De vifs débats devraient se tenir dans les deux partis sur la question, dans la mesure où le parti rose de Mohamed Bazoum ne leur a pas fait de cadeau aux élections locales, législatives et au 1er tour des présidentielles, sa stratégie étant de s’imposer tout seul. Même alliés de la Renaissance au pouvoir depuis huit ans, les deux partis ont fait les frais sur le terrain d’une campagne très agressive, dont ils se sont d’ailleurs officiellement plaints.
Le parti rose reste favori par la puissance de ses moyens financiers, logistiques et, naturellement, l’utilisation des moyens de l’Etat. Depuis 2011, le rouleau compresseur socialiste a pratiquement anéanti toute autre sensibilité que la sienne dans l’administration publique, devenue quasiment un appendice du Parti Nigérien pour la Démocratie et le Socialisme.

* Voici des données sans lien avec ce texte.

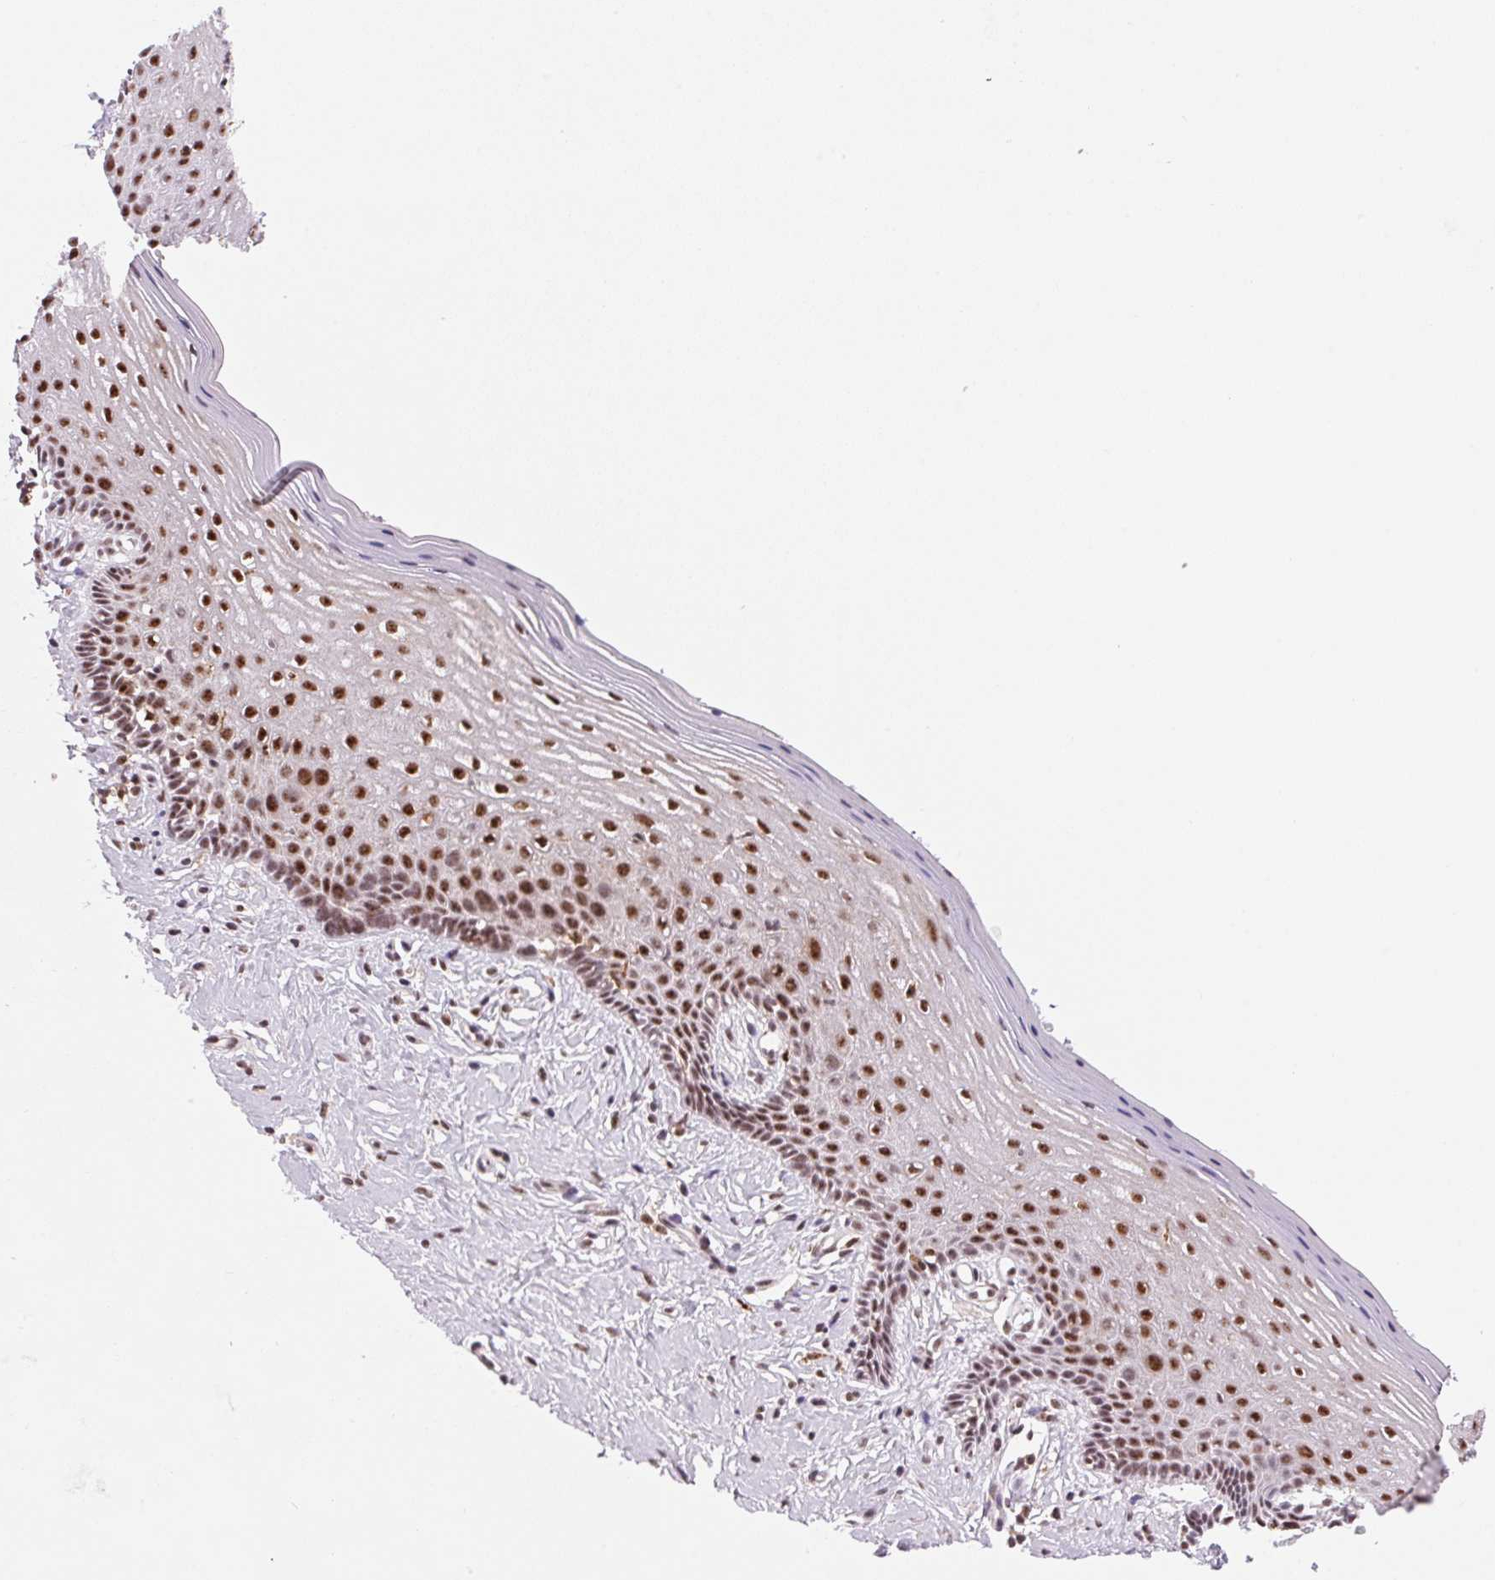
{"staining": {"intensity": "moderate", "quantity": "25%-75%", "location": "nuclear"}, "tissue": "vagina", "cell_type": "Squamous epithelial cells", "image_type": "normal", "snomed": [{"axis": "morphology", "description": "Normal tissue, NOS"}, {"axis": "topography", "description": "Vagina"}], "caption": "This histopathology image demonstrates immunohistochemistry (IHC) staining of benign human vagina, with medium moderate nuclear expression in about 25%-75% of squamous epithelial cells.", "gene": "HNRNPDL", "patient": {"sex": "female", "age": 42}}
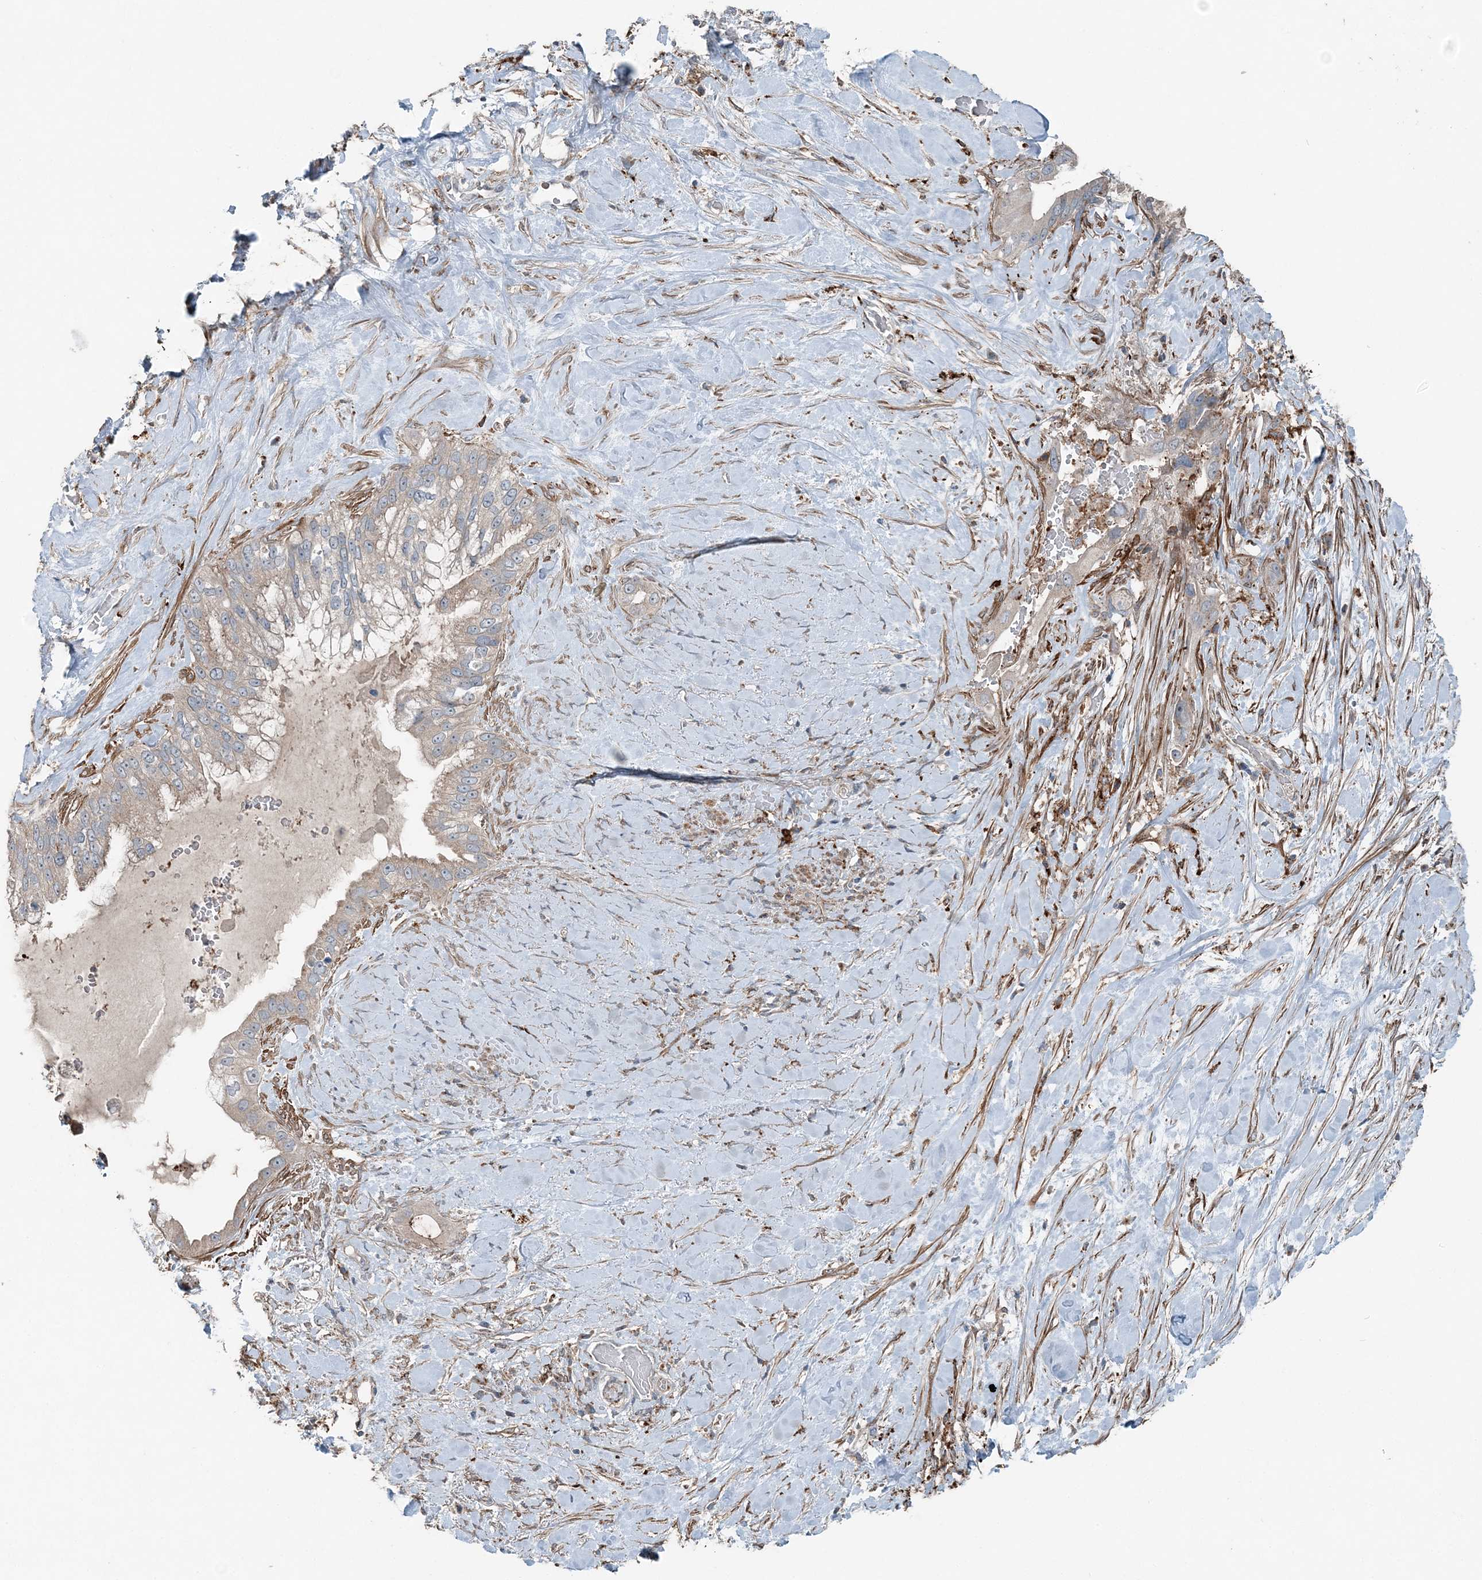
{"staining": {"intensity": "weak", "quantity": "25%-75%", "location": "cytoplasmic/membranous"}, "tissue": "pancreatic cancer", "cell_type": "Tumor cells", "image_type": "cancer", "snomed": [{"axis": "morphology", "description": "Inflammation, NOS"}, {"axis": "morphology", "description": "Adenocarcinoma, NOS"}, {"axis": "topography", "description": "Pancreas"}], "caption": "Immunohistochemical staining of adenocarcinoma (pancreatic) reveals low levels of weak cytoplasmic/membranous expression in about 25%-75% of tumor cells. (DAB IHC, brown staining for protein, blue staining for nuclei).", "gene": "KY", "patient": {"sex": "female", "age": 56}}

Les institutions chargées d’organiser et de contrôler les élections, que ce soit la Commission Nationale Electorale Indépendante (CENI) ou la Cour Constitutionnelle sont clairement sous contrôle étroit de Mahamadou Issoufou et de son équipe, ce qui est dénoncé sans relâche par l’opposition depuis des années.
Mais la partie n’est pas encore jouée. En revenant siéger après des années de boycott au sein de la CENI, l’opposition démontre sa volonté de se battre jusqu’au bout, y compris dans le contrôle du processus électoral sur le terrain. Dans sa déclaration d’hier, l’opposition a d’ailleurs frontalement accusé le président de la CENI d’être complice de la fraude, puisqu’il lui appartient de nommer à sa guise les présidents des démembrements régionaux et communaux chargés de la supervision des opérations de vote sur le terrain.
L’opposition réclame l’armée dans les bureaux de vote
L’opposition exige donc, outre l’annulation du scrutin dans certaines zones, la mobilisation de l’armée pour assurer la transparence et l’honnêteté du scrutin. « Le second tour de l’élection présidentielle devra-t-être transparent et honnête, sans bourrages d’urnes et usage d’armes à feu, sous la surveillance de l’Armée ou verra ses résultats rejetés par l’opposition et le peuple », menace-t-elle. Selon des témoins, les forces de sécurité et la police ont à plusieurs reprises, le 27 décembre dernier, déjoué des tentatives de fraude et interpellé les auteurs.
Lundi, le Président de la République a nommé 5 représentants des partis politiques de l’opposition à la CENI ainsi que 22 représentants des candidats à la présidentielle.